Bouchez propose une « union communale »
Le président du MR ne s'est toutefois pas limité à la critique. Il a proposé à la majorité montoise de participer à des réformes budgétaires communes, y compris si celles-ci supposent des décisions politiquement difficiles.
« Moi, je suis disponible pour me mouiller avec vous, assumer des décisions difficiles, des décisions qui sont peut-être pas les plus populaires, mais qui sont parfois les plus nécessaires », a-t-il assuré.
Bouchez propose même une forme d'« union communale » autour de l'assainissement des finances montoises : « Si vous souhaitez qu'à un moment donné on arrête des réformes ensemble et qu'on mobilise l'ensemble de ce conseil communal autour de cet enjeu, nous sommes parfaitement disponibles et la porte est ouverte. »
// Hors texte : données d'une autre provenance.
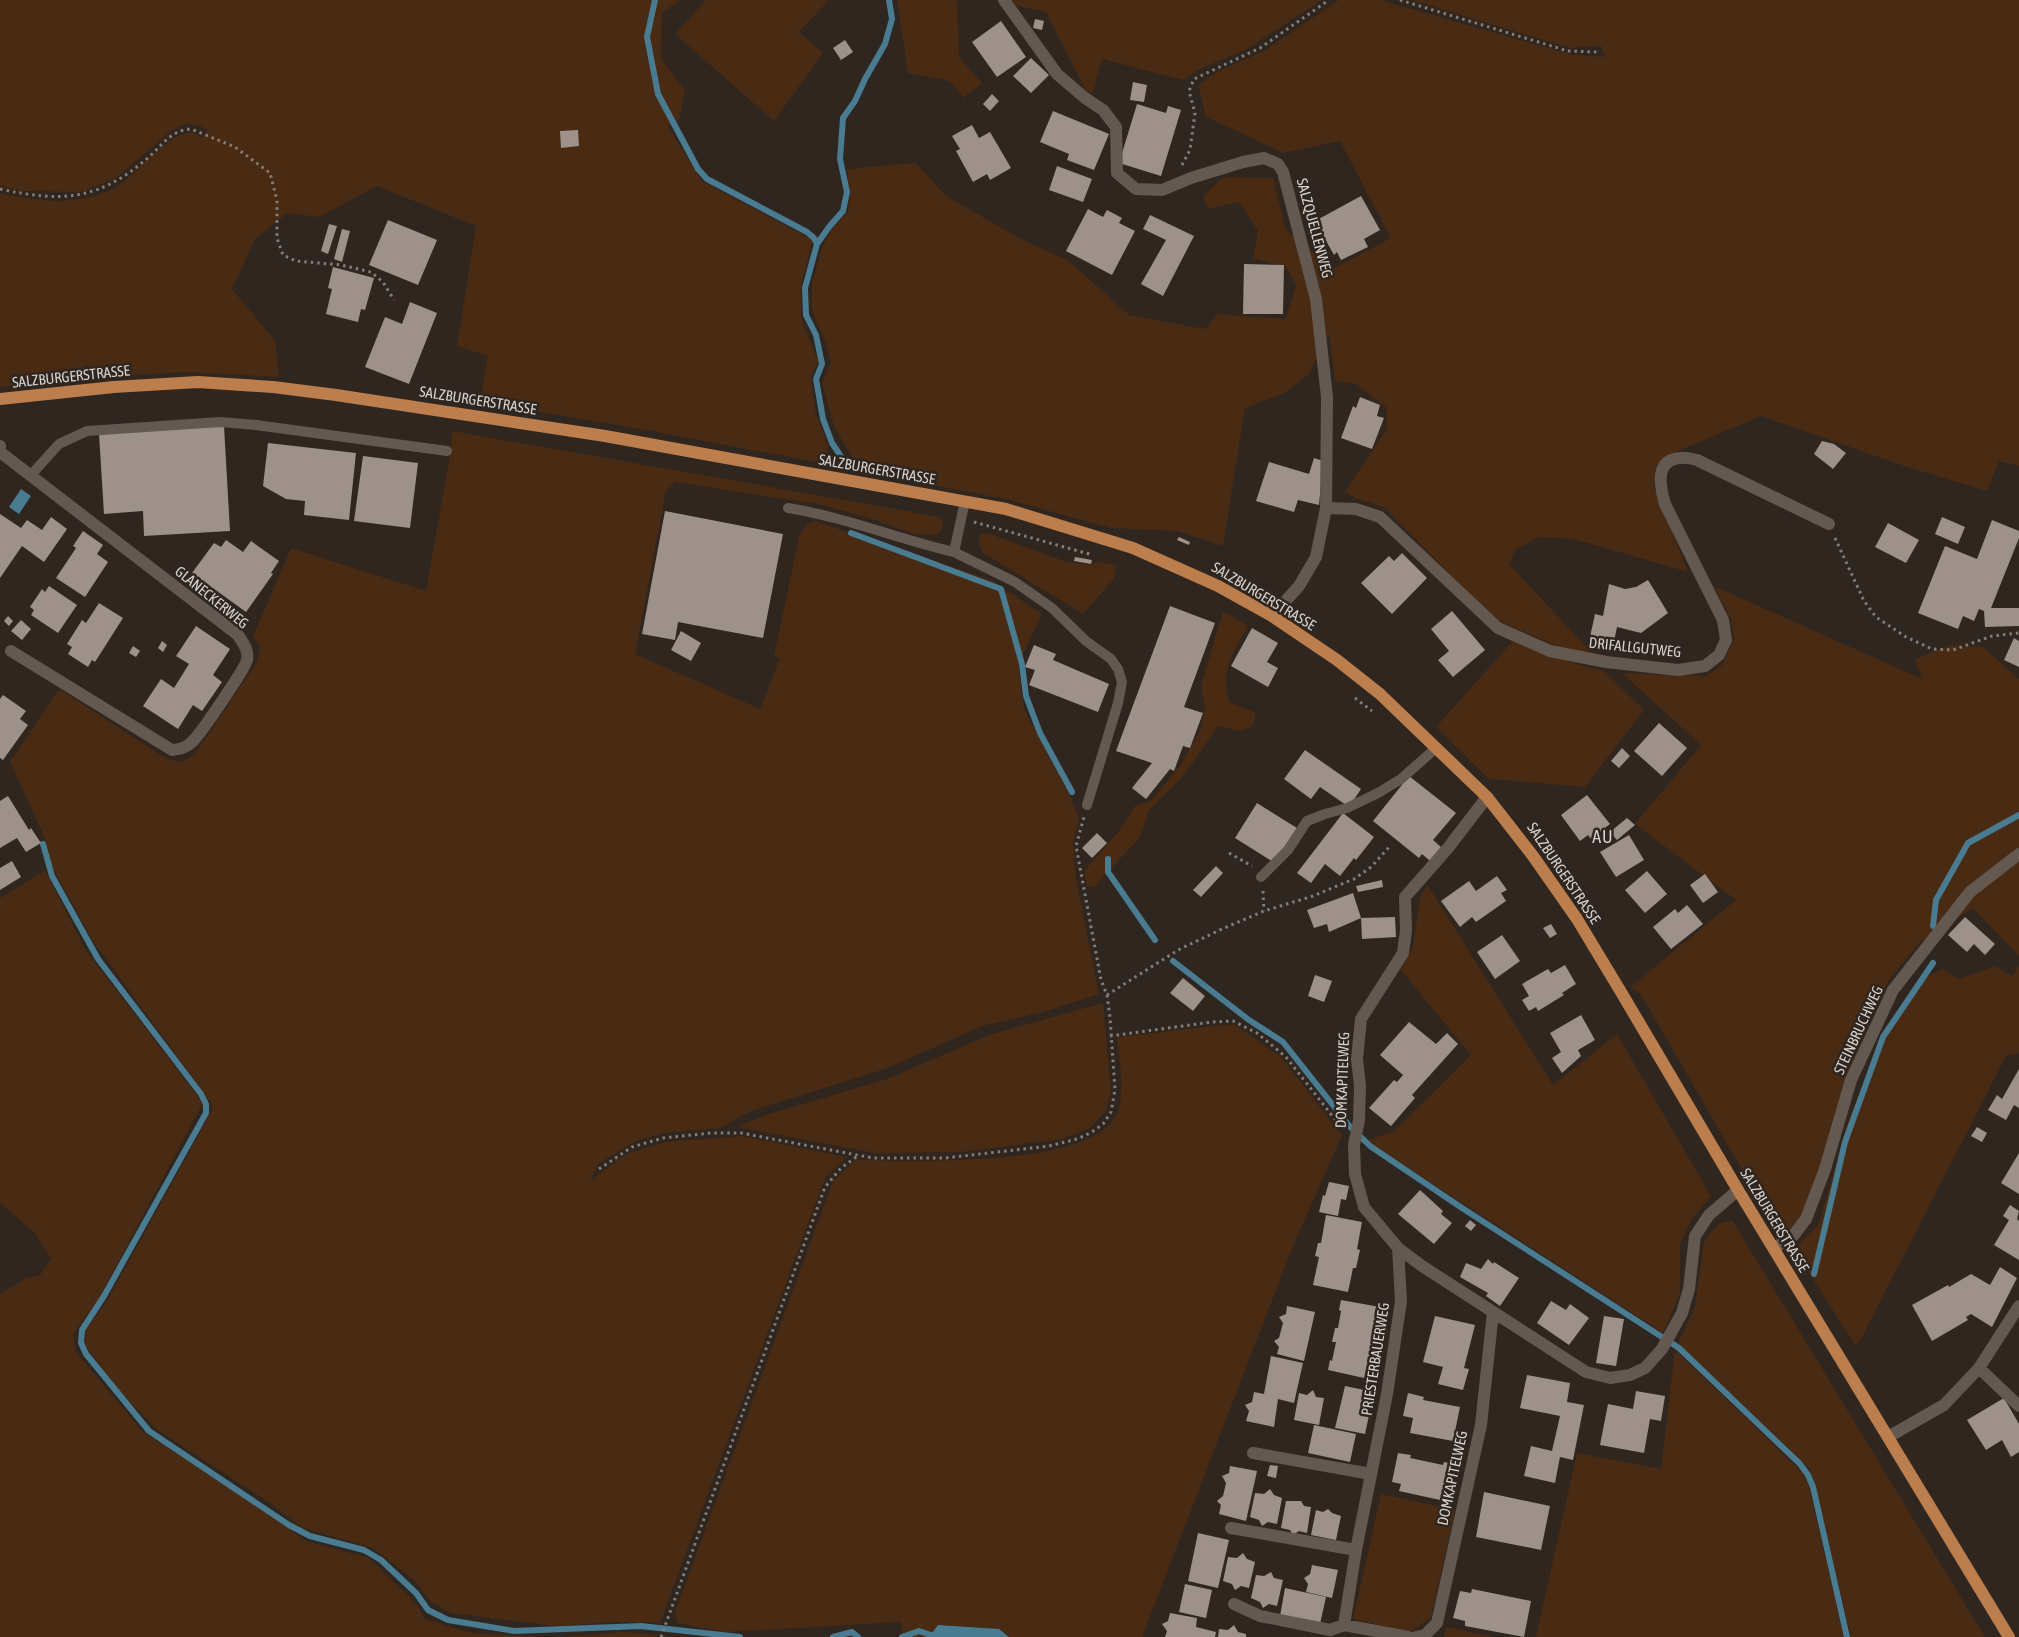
<svg xmlns="http://www.w3.org/2000/svg" width="2019" height="1637" font-family="'Asap Condensed',sans-serif">
<style>
.green{fill:#492a12}
.water{fill:#497b91}
.lines{fill:none;stroke-linecap:round;stroke-linejoin:round}
.stream{stroke:#497b91;stroke-width:6}
.building{fill:#9d9189}
.path{stroke:#857d78;stroke-width:3;stroke-dasharray:2.5 4;stroke-linecap:butt}
.service{stroke:#635951;stroke-width:10}
.minor{stroke:#635951;stroke-width:12}
.primary{stroke:#bc7e4c;stroke-width:12}
.labels{text-anchor:middle;dominant-baseline:central;stroke-width:5;stroke-linejoin:round;paint-order:stroke}
.street-label{font-size:15px;fill:#d7d1cd;stroke:#302620}
.quarter-label{font-size:18px;letter-spacing:1px;fill:#d7d1cd;stroke:#302620}
</style>
<rect width="100%" height="100%" fill="#302620"/>
<path class="green" d="M0,0h680l-18,13 -1,46 24,31 -5,28 -12,9 34,54 111,59 -12,45v33l17,43 -7,16 5,37 13,34 -7,15 -193,-36 -149,-25 8,-46 -31,-10 19,-120 -99,-40 -58,31 -32,-4 -32,26 -23,50 43,52 4,36 -93,-5 -91,5 -95,10v-194c31,7 68,12 98,2 8,-3 18,-7 24,-12 17,-13 50,-53 70,-50 4,1 8,3 11,5l4,-8 -9,-5 -13,-1 -14,7 -55,47 -35,14 -59,-1 -22,-5z
M706,0h123l-30,32 24,21 -49,68 -99,-87z
M897,0h60l2,57 23,26 -18,15 -14,-17 -42,-8z
M1013,0h309l-75,49 -47,20 -16,11 -82,-21 -10,36 -7,-6 -39,-77 -29,-6z
M1339,0h41l193,55 32,2 -4,-11 -31,2 -158,-48h607v466l-20,-5 -12,30 -80,-24 -146,-51 -95,40 -9,9 -3,23 34,84 -114,-33 -35,-2 -24,13 -6,14 84,90 -22,-2 -67,-29 -20,-14 -100,-102 -29,-9 -10,-7 42,-62 -1,-22 -30,-23 -21,-3 -6,-48 -21,42 -25,19 -38,14 -22,138 -46,-15 -67,-3 -104,-29 -153,-29 -1,-14 -18,-29 -12,-44 9,-21 -6,-21 -13,-30v-29l11,-36 8,-16 17,-19 2,-17 -3,-25 69,-6 30,33 77,44 46,21 60,54 76,14 13,-15 68,5 10,-34 -10,-18 -33,-9 5,-27 -19,-29 -31,7 -5,-12 20,-20 50,1 13,52 29,23 14,18 62,-33 -51,-97 -56,12 -78,-36 -8,-32 18,-13 48,-21z
M452,431l489,86 2,10 -6,8 -23,-1 -44,-16 -52,-14 -143,-22 -9,9 -31,163 125,55 20,-51 -6,-2 25,-119c4,-10 7,-13 16,-16l176,59 51,34 -24,51 6,44 46,87 9,22 -6,25 3,37 23,114 -56,18 -61,14 -94,42 -137,43 -31,17 -56,5 -28,8 -38,23 -7,16 37,-27 38,-11 76,-6 105,21 -22,21 -165,445 -40,-1 -65,4 -104,-13 -20,-11 -18,-23 -40,-31 -71,-20 -29,-23 -117,-76 -39,-41 -32,-43 1,-15 22,-31 103,-187 1,-8 -119,-163 -42,-76 -7,-29 -34,-74 49,-73 108,70 16,3 12,-8 62,-92 3,-16 -7,-10 38,-88 135,43 25,-141z
M987,533l80,29 23,3 7,-3 20,3 -4,15 -30,34 -100,-61 -5,-12 3,-7z
M1714,586l208,93 -7,-20 35,-14 33,2 36,32v277l-46,-48 -52,33 -33,40 -46,107 -21,81 -17,43 -15,21 -9,2 -140,-242 -10,-6 106,-87 -101,-76 66,-79 -79,-72 84,3 16,-11 12,-26 -3,-20z
M1223,611l25,15c-17,31 -27,40 -19,76l27,11 -3,13 -13,5 -22,-5 -33,48 -36,36 -9,27 -45,49 -8,1 -3,-16 35,-40 16,-25 16,-5 29,-35 20,-35 5,-23 -4,-22z
M1513,641l60,22 31,8 40,39 -59,77 -96,-8 -53,-52z
M45,870l41,81 117,152 -105,197 -25,34 3,18 67,80 98,62 65,47 63,17 48,46 8,15 46,14 77,4h-548v-343l24,-15 16,-4 11,-16 -16,-26 -35,-30v-305z
M1427,884l126,201 64,-51 94,162 -20,24 -11,25v48l-17,40 -296,-192 27,-10 77,-76 -71,-86 13,-22 7,-49z
M1995,966l17,10 7,-10v87l-13,3 -146,285 -5,4 -61,-96 25,-25 29,-103 36,-86 34,-55 25,-11 16,10z
M1103,1003l8,89 -5,19 -16,17 -28,11 -101,13 -86,1 -138,-26 32,-13 118,-35 105,-45z
M1234,1024l47,33 61,78 -49,111 -151,391h-133l-10,-8 -60,-4 -10,12h-28l1,-15 -177,10 -48,-9 -2,-11 158,-431 23,-21c57,1 218,7 256,-38 16,-19 7,-62 5,-85z
M1732,1220l253,417h-134l-37,-156 -5,-13 -131,-125 17,-36 9,-66 14,-17z
M1675,1350l127,122 6,11 36,154h-308l41,-184 84,16z
M1381,1494l74,16 -24,107 -21,15 -57,-13z
M1446,1627l47,10h-49z
M624,1632l33,3 -1,2h-95z"/>
<path class="water" d="M21,489l10,7 -12,18 -10,-7z
M938,1625l61,4 10,8h-80z"/>
<g class="lines">
<path class="stream" d="M655,0l-8,37 11,57 40,75 9,10 100,53 7,6 3,6
M846,464l-14,-21 -9,-24 -7,-40 6,-15 -6,-29 -10,-20 -1,-27 12,-44 12,-17 14,-16 4,-19 -7,-33 3,-41 12,-17 10,-22 20,-35 7,-25 -3,-19
M851,533l150,56 21,75 4,32 14,37 32,59
M43,844l9,32 46,83 103,135 5,10v9l-102,183 -22,34 -1,13 5,11 63,77 140,94 21,11 54,14 17,10 35,33 12,17 20,10 66,11 127,-5 99,11
M1108,859v13l47,68
M1933,926l3,-26 32,-57 51,-28
M1173,961l76,59 34,22 68,86
M1362,1138l8,8 89,60 220,142 121,116 8,11 5,12 34,150
M1814,1274l31,-132 38,-105 50,-74
M833,1637l19,-5 6,5
M902,1637l17,-6 18,6"/>
</g>
<path class="building" d="M1035,19l9,2 -2,9 -9,-2z
M1001,21l25,36 -29,20 -25,-35z
M845,40l8,12 -12,8 -8,-12z
M1031,58l18,17 -18,18 -18,-17z
M1133,82l14,3 -3,17 -14,-2z
M992,94l7,7 -9,10 -7,-7z
M1137,104l29,9 2,-7 13,4 -20,66 -42,-13z
M1053,111l56,23 -15,36 -27,-10 2,-6 -29,-12z
M972,125l7,13 11,-6 21,36 -21,12 -3,-6 -14,8 -17,-31 4,-2 -8,-13z
M578,130l1,16 -18,2 -1,-17z
M1057,166l35,13 -9,23 -34,-12z
M1361,196l19,34 -16,9 4,8 -27,13 -4,-8 -3,3 -19,-34z
M1088,209l15,8 4,-7 15,8 -3,5 16,8 -23,44 -46,-24z
M1150,215l44,21 -31,60 -22,-12 25,-44 -23,-11z
M388,220l49,20 -19,45 -49,-20z
M329,224l8,2 -9,28 -7,-3z
M342,229l8,2 -8,31 -8,-3z
M1244,264l40,1 -1,49h-40z
M333,267l41,11 -9,32 -4,-1 -3,13 -32,-8 6,-25 -4,-1z
M410,302l27,11 -28,71 -44,-17 20,-50 17,7z
M1360,397l20,8 -3,11 7,2 -12,31 -31,-11 12,-32 3,2z
M224,426l6,105 -86,5 -1,-25 -39,3 -5,-80z
M1822,441l12,3 12,9 -13,16 -19,-15z
M268,443l88,10 -7,67 -45,-5 1,-14 -19,-2 -23,-13z
M363,456l55,7 -8,65 -56,-7z
M1314,458l9,3 -4,44 -21,-5 -4,12 -38,-11 13,-39 40,12z
M665,511l118,23 -20,104 -85,-16 -3,18 -33,-6z
M0,514l21,14 6,-8 15,10 9,-13 16,12 -23,33 -22,-16 -22,32z
M1942,517l23,10 -7,17 -23,-10z
M1992,520l27,11v7l-28,70h28v18l-34,1 -1,-16 -5,-2 -5,12 -11,-5 -5,13 -40,-16 27,-67 32,13z
M1888,523l31,17 -13,23 -31,-16z
M83,531l20,14 -6,9 11,8 -23,35 -29,-19 20,-30 -3,-2z
M1179,537l11,5 -1,3 -12,-5z
M226,540l17,12 8,-11 28,20 -8,12 2,1 -27,38 -54,-39 22,-30 7,4z
M1402,553l25,25 -35,36 -31,-31 28,-27 5,5z
M1075,557l17,3 -1,4 -17,-3z
M1648,580l20,33 -27,20 -24,-6 -3,15 -24,-5 5,-23 8,2 6,-32 16,5 11,-2z
M49,586l28,19 -19,28 -27,-18 3,-5 -4,-3 12,-18 3,3z
M99,603l24,15 -28,44 -3,-2 -4,7 -20,-13 4,-7 -5,-3 15,-24 4,3z
M1170,606l45,17 -31,84 19,6 -13,35 -7,-2 -9,25 -4,-2 -24,30 -14,-11 20,-25 -36,-12z
M1452,611l33,39 -32,27 -15,-17 11,-9 -18,-22z
M8,616l5,5 -4,5 -5,-5z
M21,620l10,9 -9,11 -11,-9z
M196,626l34,23 -17,26 9,7 -20,29 -9,-6 -15,24 -35,-23 18,-27 13,9 15,-24 -13,-8z
M1252,628l26,15 -11,19 11,6 -10,19 -37,-21z
M681,631l20,12 -10,18 -20,-11z
M2014,638l5,3v26l-15,-7z
M162,641l5,4 -4,7 -5,-4z
M1034,645l22,9 -3,6 56,24 -11,28 -69,-27 6,-15 -10,-3z
M133,646l7,5 -4,6 -7,-4z
M3,695l23,16 -6,8 8,6 -25,35 -3,-2v-59z
M1659,723l28,25 -25,28 -28,-25z
M1622,748l8,8 -11,12 -8,-7z
M1305,750l56,39 -12,18 -29,-20 -9,12 -27,-20z
M1409,776l47,37 -23,27 8,7 -11,14 -8,-7 -3,4 -46,-37z
M1587,795l23,29 -19,15 -3,-4 -8,6 -19,-26z
M8,796l21,34 2,-2 10,15 -15,9 -9,-14 -17,10v-47z
M1257,803l40,25 -22,35 -40,-25z
M1343,813l31,24 -18,23 -2,-2 -14,18 -15,-12 -14,19 -14,-10z
M1627,818l8,7 -18,15 -7,-8z
M1097,833l10,10 -15,15 -10,-10z
M1629,835l15,25 -28,17 -16,-25z
M12,861l9,16 -21,13v-22z
M1216,866l7,7 -22,24 -8,-7z
M1647,871l20,23 -22,19 -20,-23z
M1705,874l13,18 -15,11 -13,-18z
M1497,876l10,14 -6,3 5,8 -30,21 -4,-5 -12,10 -19,-26 28,-20 7,10z
M1382,880l1,7 -25,5 -2,-6z
M1353,893l8,25 34,-1 1,20 -34,2 -1,-21 -32,14 -2,-8 -13,4 -7,-18z
M1687,905l16,19 -32,25 -18,-22 22,-18 3,4z
M1965,917l30,27 -10,11 -11,-11 -7,8 -19,-17z
M1551,924l6,10 -7,4 -7,-10z
M1502,935l18,26 -25,18 -18,-27z
M1565,965l11,19 -14,9 2,2 -26,16 -2,-4 -7,4 -7,-11 7,-4 -7,-12 26,-15 3,4z
M1315,975l17,6 -8,21 -16,-6z
M1183,978l22,18 -12,15 -23,-18z
M1581,1015l14,25 -17,10 3,6 -19,17 -10,-15 9,-6 -11,-19z
M1409,1022l27,22 11,-11 11,11 -46,51 3,3 -24,28 -22,-18 25,-28 3,2 6,-7 -23,-20z
M2019,1069v39l-5,-3 -8,15 -18,-10 9,-15 5,4z
M1977,1127l10,6 -5,9 -11,-6z
M2019,1153v41l-18,-11z
M1329,1182l20,4 -3,14 -5,-1 -3,17 -19,-4 4,-17 2,1z
M1420,1190l23,21 -2,3 11,9 -18,21 -36,-30z
M2010,1205l9,6 -2,8 2,2v39l-25,-15 15,-25 -6,-4z
M1326,1215l36,7 -5,27 3,1 -4,18h-3l-5,24 -35,-7 6,-28 -4,-1 3,-13h3z
M1470,1220l6,5 -5,6 -6,-5z
M1488,1259l5,5 1,-2 25,16 -19,28 -14,-10 2,-3 -28,-16 6,-14 15,6z
M2000,1267l17,11 -25,49 -21,-13 -5,3 2,3 -36,21 -20,-36 36,-20 1,2 22,-13 19,11z
M1341,1300l39,7 -7,47h-3l-6,24 -36,-8 2,-10 2,1 4,-19h-4l3,-14h3l3,-17 -2,-1z
M1551,1301l15,9 4,-6 19,14 -20,27 -32,-22z
M1287,1306l28,6 -11,49 -27,-7 2,-7 -5,-6 5,-3 4,-15 -4,-6 7,-3z
M1435,1316l40,9 -11,43 5,1 -6,21 -25,-6 5,-17 -20,-5z
M1604,1316l20,3 -8,47 -20,-3z
M1271,1356l32,7 -9,40 -16,-4 -4,28 -28,-6 3,-10 -4,-6 7,-3 2,-10 10,2z
M1527,1375l43,8 -3,19 17,3 -11,55 -13,-3 -5,26 -31,-7 7,-30 21,5 8,-35 -40,-8z
M1345,1386l29,6 -9,42 -30,-6z
M1313,1390l3,7 8,1 -5,27 -25,-5 5,-27 8,2z
M1636,1391l29,5 -4,25 -11,-2 -6,34 -44,-8 8,-41 25,5z
M1408,1393l16,4 -1,3 37,7 -7,34 -43,-8 3,-15 -10,-2z
M2004,1398l15,26v28l-8,5 -9,-17 -16,10 -19,-30z
M1314,1425l42,9 -6,28 -42,-9z
M1398,1453l13,2 -1,3 33,7 1,-3 11,2 -6,30 -7,-2 -2,8 -41,-9 2,-7 -9,-2z
M1270,1465l8,1 -2,12 -9,-2z
M1230,1466l27,5 -11,50 -27,-7 2,-9 -4,-4 6,-5 3,-13 -4,-7 7,-3z
M1270,1489l4,6 8,3 -5,26 -9,-2 -6,4 -3,-6 -9,-3 5,-24 9,1z
M1484,1492l66,14 -9,44 -65,-13z
M1286,1501h15l3,5 7,1 -4,26 -8,-2 -6,4 -3,-5 -9,-2z
M1328,1509l4,4 9,3 -5,24 -25,-5 5,-25 7,2z
M1198,1533l31,7 -11,48 -30,-7z
M1243,1553l4,6 8,3 -6,26 -8,-2 -6,4 -3,-6 -9,-3 5,-24 9,1z
M1312,1565l26,5 -6,28 -26,-6 2,-8 -4,-6 6,-4z
M1271,1572l3,6 9,2 -6,26 -8,-2 -6,4 -3,-6 -9,-4 5,-23 8,1z
M1185,1584l27,6 -6,28 -27,-6z
M1285,1588l41,9 -6,27 -40,-8z
M1472,1589l59,12 -7,36 -59,-11v-5l-12,-3 7,-27 11,2z
M1170,1613l27,5 -1,9 20,5 -1,5h-50l2,-6 -5,-7 6,-3z
M1234,1625l4,7 8,2v3h-28l1,-8 9,1z"/>
<g class="lines">
<path class="path" d="M1400,0l168,51 30,1
M1182,165l8,-15 5,-37 -6,-22 5,-12 66,-31 69,-48
M0,189c64,14 100,11 150,-33 13,-12 22,-26 41,-27l44,18 35,26 7,27v38l6,17 13,6 45,4 30,7 12,10 11,18
M974,522l119,33
M1835,538l29,63 12,16 30,20 26,12 21,1 39,-14 27,-3
M1355,698l17,13
M1229,853l23,13
M1263,891l1,20
M1107,995l71,-45 44,-21 42,-18 49,-15 41,-17 17,-12 20,-22
M1110,1036l102,-14 21,-1 24,12 29,24 55,70
M599,1169l33,-22 31,-9 48,-5h30l132,25h72l104,-12 28,-7 15,-7 11,-8 8,-12 4,-22 -5,-73 -3,-22 -6,-15 -25,-134 8,-29
M661,1637l164,-450 16,-19 18,-13"/>
<path class="service" d="M30,476l29,-32 28,-13 133,-9 36,3 191,26
M965,501l-11,51 61,30 37,26 34,33 25,18 7,10 4,13 -4,21 -31,102
M788,508c57,9 110,31 166,44
M1261,877l27,-27 19,-29 18,-7 22,-6 31,-15 23,-14 35,-31"/>
<path class="minor" d="M1004,0l53,74 28,24 18,12 13,17 1,46 19,16 26,1 29,-12 52,-16 21,-4 14,6 5,8 33,127 11,98 -1,111 -10,49 -17,29 -27,30
M0,446v6l238,183c5,8 11,15 9,25 -2,9 -46,73 -54,81 -7,7 -12,8 -21,9l-161,-99
M1326,508l30,1 24,8 118,111 52,23 56,11 72,8 27,-4 14,-11 7,-15 -3,-20 -58,-116c-5,-17 -11,-45 16,-46 5,-1 11,1 16,2l132,64
M1487,797l-39,51 -43,49 1,33 -3,23 -42,66 -4,40 3,27 -1,34 -5,25 1,29 9,33 34,41 24,18 164,106 24,6 20,-3 15,-7 17,-19 20,-36 7,-24 6,-53 14,-21 29,-25
M1774,1248l19,-12 13,-17 19,-50 26,-89 42,-90 77,-98 49,-38
M1979,1368l40,38
M1888,1437l56,-32 35,-37 40,-62
M1253,1453l118,21
M1231,1528l125,22
M1234,1604l26,12 70,14 14,-5
M1344,1625l12,-75 31,-156 14,-93 -3,-53
M1344,1625l64,12
M1416,1637l9,-2 12,-12 44,-198 12,-113"/>
<path class="primary" d="M0,399l114,-12 84,-5 75,5 63,8 269,41 401,73 127,39 85,38 54,30 65,44 43,34 107,103 46,59 44,63 44,73 117,198 271,447"/>
</g>
<g class="labels">
<g class="street-label">
<text transform="translate(1315 228) rotate(75)">SALZQUELLENWEG</text>
<text transform="translate(71 376) rotate(-6)">SALZBURGERSTRASSE</text>
<text transform="translate(478 400) rotate(9)">SALZBURGERSTRASSE</text>
<text transform="translate(877 469) rotate(10)">SALZBURGERSTRASSE</text>
<text transform="translate(1264 596) rotate(31)">SALZBURGERSTRASSE</text>
<text transform="translate(212 597) rotate(39)">GLANECKERWEG</text>
<text transform="translate(1635 647) rotate(6)">DRIFALLGUTWEG</text>
<text transform="translate(1564 873) rotate(56)">SALZBURGERSTRASSE</text>
<text transform="translate(1858 1030) rotate(-65)">STEINBRUCHWEG</text>
<text transform="translate(1342 1080) rotate(-88)">DOMKAPITELWEG</text>
<text transform="translate(1775 1220) rotate(59)">SALZBURGERSTRASSE</text>
<text transform="translate(1375 1359) rotate(-81)">PRIESTERBAUERWEG</text>
<text transform="translate(1452 1478) rotate(-78)">DOMKAPITELWEG</text>
</g>
<g class="quarter-label">
<text x="1603" y="836">AU</text>
</g>
</g>
</svg>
Derrière la passe d'armes montoise se dessine ainsi un débat beaucoup plus large sur les deux modèles locaux du pays. Selon les chiffres invoqués par Bouchez, une commune wallonne emploie en moyenne nettement davantage de personnel par habitant qu'une commune flamande. Pour le président du MR, cette différence ne peut plus simplement être imputée au manque de moyens : elle doit aussi conduire les pouvoirs locaux francophones à s'interroger sur leur propre organisation.